Invite faible/Invite forte

Invite faible : « Le score de dépression de Beck est de 28, quel est le diagnostic ?

Cette invite oblige l’IA à poser un diagnostic, même à partir d’un seul score et sans contexte ; C’est à la fois faux et contraire à l’éthique.

Invite forte : "Expliquez en langage simple quels domaines un inventaire de dépression recherche généralement. DIAGNOSTIC. Expliquez également avec une liste de mises en garde pourquoi un score élevé à lui seul ne signifie pas un diagnostic (comme le chagrin, le stress temporaire, l'erreur de mesure, le contexte culturel)."

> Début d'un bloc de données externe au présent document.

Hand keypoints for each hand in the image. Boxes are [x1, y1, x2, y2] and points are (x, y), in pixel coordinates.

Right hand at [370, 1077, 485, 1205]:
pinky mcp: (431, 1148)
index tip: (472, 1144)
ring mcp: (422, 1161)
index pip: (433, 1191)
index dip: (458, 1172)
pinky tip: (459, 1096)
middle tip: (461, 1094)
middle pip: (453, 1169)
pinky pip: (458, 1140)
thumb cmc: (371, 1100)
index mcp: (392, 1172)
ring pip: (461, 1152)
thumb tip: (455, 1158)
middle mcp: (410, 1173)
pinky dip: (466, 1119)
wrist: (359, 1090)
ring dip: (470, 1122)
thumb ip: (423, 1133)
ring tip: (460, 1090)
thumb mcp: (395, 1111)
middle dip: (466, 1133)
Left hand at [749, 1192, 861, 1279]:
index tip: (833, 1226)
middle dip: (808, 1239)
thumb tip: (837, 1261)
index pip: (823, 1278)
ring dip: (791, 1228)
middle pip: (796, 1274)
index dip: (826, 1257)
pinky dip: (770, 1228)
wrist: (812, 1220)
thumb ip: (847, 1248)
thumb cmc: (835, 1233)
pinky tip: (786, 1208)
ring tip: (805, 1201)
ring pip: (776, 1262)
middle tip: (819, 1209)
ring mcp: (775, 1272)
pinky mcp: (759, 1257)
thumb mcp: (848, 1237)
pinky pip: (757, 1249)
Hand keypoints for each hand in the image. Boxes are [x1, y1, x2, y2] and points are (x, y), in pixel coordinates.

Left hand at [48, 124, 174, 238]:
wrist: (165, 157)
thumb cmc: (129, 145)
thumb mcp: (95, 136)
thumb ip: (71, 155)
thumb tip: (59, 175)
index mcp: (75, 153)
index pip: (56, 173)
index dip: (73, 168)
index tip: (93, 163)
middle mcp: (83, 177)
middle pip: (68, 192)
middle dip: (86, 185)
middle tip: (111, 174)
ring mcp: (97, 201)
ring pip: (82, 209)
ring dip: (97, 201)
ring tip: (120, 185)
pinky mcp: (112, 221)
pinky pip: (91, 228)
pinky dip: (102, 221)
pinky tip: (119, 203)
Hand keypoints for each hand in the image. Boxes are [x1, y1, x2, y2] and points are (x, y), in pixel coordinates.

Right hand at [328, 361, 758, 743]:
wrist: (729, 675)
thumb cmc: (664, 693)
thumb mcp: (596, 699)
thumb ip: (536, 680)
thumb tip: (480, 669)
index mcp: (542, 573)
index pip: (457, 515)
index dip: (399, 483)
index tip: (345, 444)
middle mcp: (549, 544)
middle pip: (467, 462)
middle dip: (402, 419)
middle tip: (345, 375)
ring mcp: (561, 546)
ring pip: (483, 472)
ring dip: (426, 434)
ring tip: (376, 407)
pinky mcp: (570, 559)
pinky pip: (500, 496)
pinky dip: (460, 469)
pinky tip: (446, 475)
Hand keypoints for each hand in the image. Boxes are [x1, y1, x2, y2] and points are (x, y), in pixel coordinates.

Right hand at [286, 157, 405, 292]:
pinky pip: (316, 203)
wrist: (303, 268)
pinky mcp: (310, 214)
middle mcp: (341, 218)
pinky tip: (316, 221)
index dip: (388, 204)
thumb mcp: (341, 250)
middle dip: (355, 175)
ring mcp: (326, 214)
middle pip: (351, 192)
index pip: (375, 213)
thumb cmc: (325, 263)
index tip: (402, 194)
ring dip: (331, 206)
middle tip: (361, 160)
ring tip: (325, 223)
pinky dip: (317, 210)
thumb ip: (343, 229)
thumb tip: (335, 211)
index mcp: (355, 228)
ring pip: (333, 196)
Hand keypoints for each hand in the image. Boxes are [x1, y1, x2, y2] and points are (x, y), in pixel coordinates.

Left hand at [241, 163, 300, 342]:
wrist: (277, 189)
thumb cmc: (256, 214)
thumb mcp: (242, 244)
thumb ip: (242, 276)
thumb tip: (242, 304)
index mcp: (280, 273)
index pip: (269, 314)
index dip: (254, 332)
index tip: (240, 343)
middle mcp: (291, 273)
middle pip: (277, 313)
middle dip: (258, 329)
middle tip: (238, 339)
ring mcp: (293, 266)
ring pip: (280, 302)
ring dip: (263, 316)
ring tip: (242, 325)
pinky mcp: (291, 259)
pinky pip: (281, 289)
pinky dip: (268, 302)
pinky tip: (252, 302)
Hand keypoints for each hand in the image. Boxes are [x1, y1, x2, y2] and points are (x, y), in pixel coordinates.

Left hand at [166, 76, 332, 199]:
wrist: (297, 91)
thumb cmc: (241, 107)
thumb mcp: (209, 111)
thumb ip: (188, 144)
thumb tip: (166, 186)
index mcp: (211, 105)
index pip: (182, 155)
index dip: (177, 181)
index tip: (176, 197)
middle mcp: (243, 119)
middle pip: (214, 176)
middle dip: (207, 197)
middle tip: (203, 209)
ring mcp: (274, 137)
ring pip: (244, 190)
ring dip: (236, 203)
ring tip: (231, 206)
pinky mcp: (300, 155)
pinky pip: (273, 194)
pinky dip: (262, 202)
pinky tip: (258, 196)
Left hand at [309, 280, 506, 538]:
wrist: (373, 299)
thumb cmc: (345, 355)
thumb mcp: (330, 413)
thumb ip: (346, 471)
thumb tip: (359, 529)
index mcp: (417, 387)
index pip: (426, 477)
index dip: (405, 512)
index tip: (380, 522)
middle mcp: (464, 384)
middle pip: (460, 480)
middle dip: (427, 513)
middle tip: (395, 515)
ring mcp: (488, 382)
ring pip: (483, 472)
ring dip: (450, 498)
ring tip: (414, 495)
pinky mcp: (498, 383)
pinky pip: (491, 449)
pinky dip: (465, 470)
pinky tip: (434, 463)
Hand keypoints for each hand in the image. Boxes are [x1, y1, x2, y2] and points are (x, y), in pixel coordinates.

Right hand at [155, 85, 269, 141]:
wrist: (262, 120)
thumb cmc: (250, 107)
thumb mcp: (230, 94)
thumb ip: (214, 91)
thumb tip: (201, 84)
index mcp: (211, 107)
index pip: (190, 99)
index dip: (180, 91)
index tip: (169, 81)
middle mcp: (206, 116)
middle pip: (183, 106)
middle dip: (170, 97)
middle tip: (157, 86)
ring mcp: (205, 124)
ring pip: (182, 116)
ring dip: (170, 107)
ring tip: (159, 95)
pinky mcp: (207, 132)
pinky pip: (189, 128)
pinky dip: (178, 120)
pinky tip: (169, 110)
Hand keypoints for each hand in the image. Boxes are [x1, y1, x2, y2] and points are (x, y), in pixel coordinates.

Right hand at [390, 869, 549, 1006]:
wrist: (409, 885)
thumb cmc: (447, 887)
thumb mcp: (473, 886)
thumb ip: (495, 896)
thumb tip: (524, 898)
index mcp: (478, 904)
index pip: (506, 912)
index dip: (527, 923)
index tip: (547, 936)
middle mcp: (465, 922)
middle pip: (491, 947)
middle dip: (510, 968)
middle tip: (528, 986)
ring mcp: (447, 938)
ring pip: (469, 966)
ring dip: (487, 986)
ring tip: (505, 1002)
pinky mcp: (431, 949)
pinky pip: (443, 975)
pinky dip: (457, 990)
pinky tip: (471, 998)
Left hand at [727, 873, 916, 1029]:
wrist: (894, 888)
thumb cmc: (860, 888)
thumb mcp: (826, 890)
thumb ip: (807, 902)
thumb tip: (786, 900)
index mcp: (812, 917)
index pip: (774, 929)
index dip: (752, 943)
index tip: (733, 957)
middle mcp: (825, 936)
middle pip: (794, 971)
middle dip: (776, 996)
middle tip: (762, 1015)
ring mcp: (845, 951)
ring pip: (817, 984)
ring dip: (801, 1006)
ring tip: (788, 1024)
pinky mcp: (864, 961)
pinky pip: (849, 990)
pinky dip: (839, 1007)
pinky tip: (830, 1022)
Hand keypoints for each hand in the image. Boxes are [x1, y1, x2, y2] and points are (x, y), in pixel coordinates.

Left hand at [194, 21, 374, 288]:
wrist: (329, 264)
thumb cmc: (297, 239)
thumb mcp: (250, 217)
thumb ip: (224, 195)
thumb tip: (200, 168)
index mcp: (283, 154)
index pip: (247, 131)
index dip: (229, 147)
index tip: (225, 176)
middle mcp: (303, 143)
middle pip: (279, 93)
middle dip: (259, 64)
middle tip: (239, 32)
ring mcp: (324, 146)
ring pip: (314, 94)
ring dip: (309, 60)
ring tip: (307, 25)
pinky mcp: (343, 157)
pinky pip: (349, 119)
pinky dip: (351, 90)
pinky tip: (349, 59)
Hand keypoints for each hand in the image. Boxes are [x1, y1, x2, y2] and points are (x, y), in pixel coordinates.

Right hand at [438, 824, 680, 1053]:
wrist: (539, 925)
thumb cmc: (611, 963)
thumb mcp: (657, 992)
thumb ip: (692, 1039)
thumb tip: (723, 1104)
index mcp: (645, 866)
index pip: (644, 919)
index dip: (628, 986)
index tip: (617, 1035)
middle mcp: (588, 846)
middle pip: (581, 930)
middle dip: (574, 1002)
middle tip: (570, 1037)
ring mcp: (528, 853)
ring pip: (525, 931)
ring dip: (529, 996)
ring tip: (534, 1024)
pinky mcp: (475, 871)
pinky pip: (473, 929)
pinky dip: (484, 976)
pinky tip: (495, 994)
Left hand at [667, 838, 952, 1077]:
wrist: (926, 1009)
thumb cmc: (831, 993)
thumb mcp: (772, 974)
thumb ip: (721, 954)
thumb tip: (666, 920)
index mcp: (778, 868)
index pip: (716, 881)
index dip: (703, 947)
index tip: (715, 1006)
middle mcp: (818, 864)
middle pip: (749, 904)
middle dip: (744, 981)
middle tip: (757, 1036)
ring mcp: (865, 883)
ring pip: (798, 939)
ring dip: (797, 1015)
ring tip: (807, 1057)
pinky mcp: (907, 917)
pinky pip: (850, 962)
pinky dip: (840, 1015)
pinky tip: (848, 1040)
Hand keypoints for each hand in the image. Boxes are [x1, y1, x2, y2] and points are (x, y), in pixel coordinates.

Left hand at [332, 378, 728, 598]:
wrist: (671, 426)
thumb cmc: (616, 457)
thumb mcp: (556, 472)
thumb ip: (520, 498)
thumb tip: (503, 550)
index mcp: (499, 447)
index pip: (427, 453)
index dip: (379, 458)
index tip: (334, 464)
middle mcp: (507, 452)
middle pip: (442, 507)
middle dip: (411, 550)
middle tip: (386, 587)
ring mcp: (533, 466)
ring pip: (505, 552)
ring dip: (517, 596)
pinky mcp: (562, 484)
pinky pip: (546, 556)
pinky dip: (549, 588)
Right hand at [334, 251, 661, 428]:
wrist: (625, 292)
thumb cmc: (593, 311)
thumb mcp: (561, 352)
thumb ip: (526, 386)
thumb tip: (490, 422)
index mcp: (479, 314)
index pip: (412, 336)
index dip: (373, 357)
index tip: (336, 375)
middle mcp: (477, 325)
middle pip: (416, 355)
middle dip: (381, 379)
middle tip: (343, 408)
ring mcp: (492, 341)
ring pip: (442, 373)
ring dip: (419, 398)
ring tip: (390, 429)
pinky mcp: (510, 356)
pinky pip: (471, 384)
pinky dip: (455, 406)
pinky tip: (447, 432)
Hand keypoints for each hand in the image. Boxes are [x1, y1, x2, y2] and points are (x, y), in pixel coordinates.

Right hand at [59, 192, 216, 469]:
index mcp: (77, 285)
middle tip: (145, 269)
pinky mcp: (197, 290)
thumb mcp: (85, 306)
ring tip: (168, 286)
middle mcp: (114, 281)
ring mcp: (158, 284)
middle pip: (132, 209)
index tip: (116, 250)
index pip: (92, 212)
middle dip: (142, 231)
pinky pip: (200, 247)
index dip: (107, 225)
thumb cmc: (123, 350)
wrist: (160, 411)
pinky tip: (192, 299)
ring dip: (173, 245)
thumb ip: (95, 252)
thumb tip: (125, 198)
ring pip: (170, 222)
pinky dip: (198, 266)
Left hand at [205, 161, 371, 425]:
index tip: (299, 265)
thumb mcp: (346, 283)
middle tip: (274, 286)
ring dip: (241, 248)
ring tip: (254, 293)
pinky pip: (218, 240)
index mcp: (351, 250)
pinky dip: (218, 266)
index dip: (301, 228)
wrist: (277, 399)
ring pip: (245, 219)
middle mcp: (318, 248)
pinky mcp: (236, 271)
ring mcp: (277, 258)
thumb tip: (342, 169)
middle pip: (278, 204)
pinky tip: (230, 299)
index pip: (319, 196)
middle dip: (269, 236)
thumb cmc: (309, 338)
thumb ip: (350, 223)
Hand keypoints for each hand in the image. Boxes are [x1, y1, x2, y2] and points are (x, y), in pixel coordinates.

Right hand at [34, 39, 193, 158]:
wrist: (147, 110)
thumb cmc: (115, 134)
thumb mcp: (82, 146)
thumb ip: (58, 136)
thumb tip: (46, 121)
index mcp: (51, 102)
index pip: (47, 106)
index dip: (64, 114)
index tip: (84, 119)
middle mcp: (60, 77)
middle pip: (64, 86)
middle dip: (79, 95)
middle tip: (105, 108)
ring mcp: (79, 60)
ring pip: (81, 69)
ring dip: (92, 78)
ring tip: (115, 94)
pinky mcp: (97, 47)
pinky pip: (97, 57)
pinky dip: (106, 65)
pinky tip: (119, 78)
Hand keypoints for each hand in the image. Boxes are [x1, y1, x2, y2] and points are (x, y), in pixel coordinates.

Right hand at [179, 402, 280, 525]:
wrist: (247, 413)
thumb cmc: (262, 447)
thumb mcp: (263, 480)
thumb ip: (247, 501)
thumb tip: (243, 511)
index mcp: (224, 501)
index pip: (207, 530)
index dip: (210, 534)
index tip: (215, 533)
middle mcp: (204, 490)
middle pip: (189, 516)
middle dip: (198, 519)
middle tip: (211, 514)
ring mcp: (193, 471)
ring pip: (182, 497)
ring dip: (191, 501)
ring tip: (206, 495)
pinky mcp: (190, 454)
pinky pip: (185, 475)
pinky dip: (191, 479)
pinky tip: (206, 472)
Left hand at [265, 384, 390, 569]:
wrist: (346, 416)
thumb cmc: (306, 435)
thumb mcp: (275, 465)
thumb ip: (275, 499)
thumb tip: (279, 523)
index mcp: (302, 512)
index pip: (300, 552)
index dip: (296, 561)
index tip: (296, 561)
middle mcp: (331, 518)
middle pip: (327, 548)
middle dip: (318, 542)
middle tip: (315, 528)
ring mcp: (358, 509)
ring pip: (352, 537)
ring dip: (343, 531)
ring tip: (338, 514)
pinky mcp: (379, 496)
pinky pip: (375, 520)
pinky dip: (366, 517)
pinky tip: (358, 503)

Cette invite place l’IA dans un rôle éducatif/explicatif ; laisse le diagnostic et l’interprétation au spécialiste.

Erreurs courantes

  • Faire un diagnostic à partir de la partition. Traduire un seul chiffre en un verdict clinique ; alors que le diagnostic découle de plusieurs données.
  • Confondre le score seuil avec la limite définitive. Ignorer l'erreur de mesure et le contexte et dire « au-dessus de la limite = patient ».
  • Contourner la validité culturelle. Appliquer une échelle développée dans une culture différente sans demander de contexte.
  • Laisser le score à l’IA. L’IA peut commettre des erreurs d’arithmétique et de correspondance d’éléments ; la notation doit être vérifiée.
  • Impression d'éléments de test protégés par le droit d'auteur sur AI. L’IA peut « se souvenir » des éléments de test de manière incorrecte ; De plus, de nombreux tests sont protégés par le droit d’auteur.

En résumé

L'échelle et le résultat du test sont une donnée et non un diagnostic. Expliquer la structure de la sous-échelle de l'IA aide le client à préparer un langage compréhensible et à améliorer la phrase du rapport ; mais le diagnostic, l'interprétation du score seuil et la décision de validité culturelle proviennent de l'expert par le biais d'un jugement clinique. Validez la notation, ajoutez vous-même du contexte, lisez le score seuil de manière probabiliste et culturellement sensible. Utilisez l'IA non pas comme commentateur, mais comme éditeur qui peaufine votre commentaire.

Tâche de candidature

Choisissez une sous-dimension d'une échelle que vous utilisez. Tout d’abord, rédigez un paragraphe de votre propre commentaire clinique. Donnez ensuite à l'IA ce paragraphe disant « traduire en langage simple, ajouter une allégation clinique » et comparez le résultat : à quels moments l'IA est-elle intervenue dans le contenu, où a-t-elle simplement corrigé le langage ? Interrogez également l'IA sur les risques liés à l'utilisation de la même échelle dans une culture différente et établissez une liste de contrôle.

liste de contrôle

  • [ ] J'ai vérifié moi-même le score, je ne l'ai pas laissé à l'IA.
  • [ ] J'ai établi le diagnostic non pas à partir du score, mais à partir de données et de raisonnements multiples.
  • [ ] J'ai lu le score seuil comme étant probabiliste et sensible au contexte.
  • [ ] J'ai remis en question la validité culturelle/linguistique.
  • [ ] J'ai utilisé l'IA comme éditeur de langage, pas comme interprète.
  • [ ] J'ai modéré les déclarations trop précises du rapport.